REUTERS/STRINGER

Rakyat Sudan berunjuk rasa menjelang shalat Jumat di dekat kantor Kementerian Pertahanan di Khartoum, Sudan, Jumat (12/4/2019). Mereka memprotes langkah militer membentuk dewan transisi yang dipimpin militer untuk menggantikan Presiden Omar al-Bashir, yang dipaksa mundur pada Kamis lalu.

Setelah berkuasa selama 30 tahun, Presiden Sudan Omar al-Bashir lengser. Namun, krisis politik di negara itu belum berakhir. Masa transisi bakal menjadi ujian berat.

Lengsernya Bashir di Sudan hanya terpaut sembilan hari dengan mundurnya Presiden Abdelaziz Bouteflika yang berkuasa sekitar 20 tahun di Aljazair. Kedua pemimpin itu dipaksa turun takhta menyusul gelombang unjuk rasa rakyat selama berminggu-minggu. Muncul istilah "Musim Semi Arab mini" pada gerakan massa tersebut, pengasosiasian pada Musim Semi Arab 2010-2011 yang menumbangkan rezim di Tunisia, Libya, Mesir, Yaman, dan memantik perang Suriah.

Meski pemicu unjuk rasa berbeda, pergantian dua rezim ini memiliki kesamaan, ada peran militer dalam penggulingan kekuasaan. Kesamaan lain, lengsernya rezim lama tak memuaskan pengunjuk rasa. Rakyat di dua negara itu menuntut perubahan dan penataan ulang sistem politik.

Unjuk rasa di Aljazair meletus awal Maret lalu setelah Bouteflika (82)—meski beberapa tahun menderita sakit sehingga tak bisa memimpin negerinya—berupaya mencalonkan diri dalam bursa calon presiden, sekaligus memperpanjang jabatan untuk periode kelima. Unjuk rasa di Sudan mulai lebih dulu, sejak 19 Desember 2018, dipantik oleh kenaikan harga roti dan kelangkaan bahan kebutuhan pokok.

Bouteflika memutuskan mundur pada 2 April setelah tekanan rakyat lewat unjuk rasa dan—yang tak kalah penting— tekanan Kepala Staf Angkatan Bersenjata Letnan Jenderal Ahmed Gaid Salah agar Konstitusi Nomor 102, yang mengatur pengunduran diri presiden karena kesehatan, diberlakukan. Di Sudan, selain akibat tekanan unjuk rasa selama hampir empat bulan, Bashir (75) baru bisa dipaksa mundur setelah militer menerapkan langkah-langkah mirip kudeta.

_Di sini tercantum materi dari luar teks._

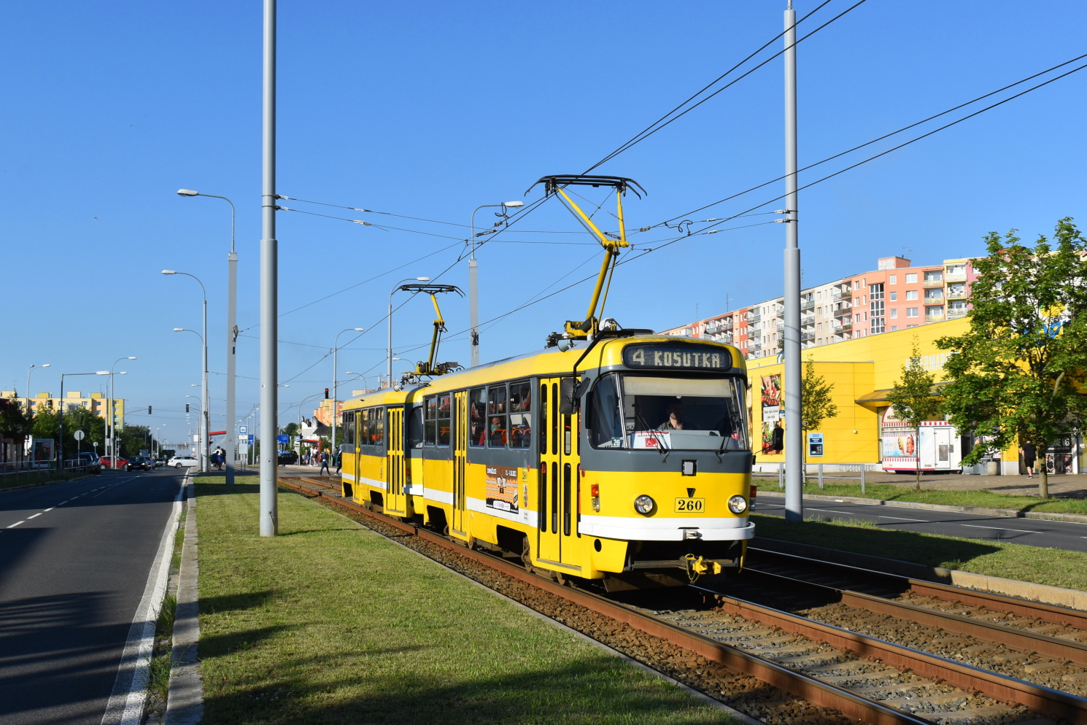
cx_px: 544
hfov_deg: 43.6
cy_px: 362
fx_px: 1359
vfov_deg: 29.9
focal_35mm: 45
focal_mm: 30
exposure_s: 1/400
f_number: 10
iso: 200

Diberitakan harian ini, Jumat (12/4/2019), militer Sudan mengambil alih kantor radio dan stasiun televisi pemerintah, mengerahkan tentara di jalanan ibu kota Khartum, menangkap orang-orang dekat Bashir, menutup bandara dan semua akses keluar dari Khartum, serta menetapkan tahanan rumah terhadap Bashir. Setelah Bashir dilengserkan, militer membentuk dewan militer yang dipimpin oleh Menteri Pertahanan Awad Mohamed Ahmed Ibn Auf.

Dewan militer itu akan menjalankan pemerintahan transisi selama dua tahun, dengan sejumlah aturan mengekang, mulai dari penetapan status darurat tiga bulan, pembekuan konstitusi, hingga pemberlakuan jam malam mulai pukul 22.00 hingga 04.00. Dalam dua tahun transisi itu, dijanjikan akan digelar pemilu bebas dan demokratis.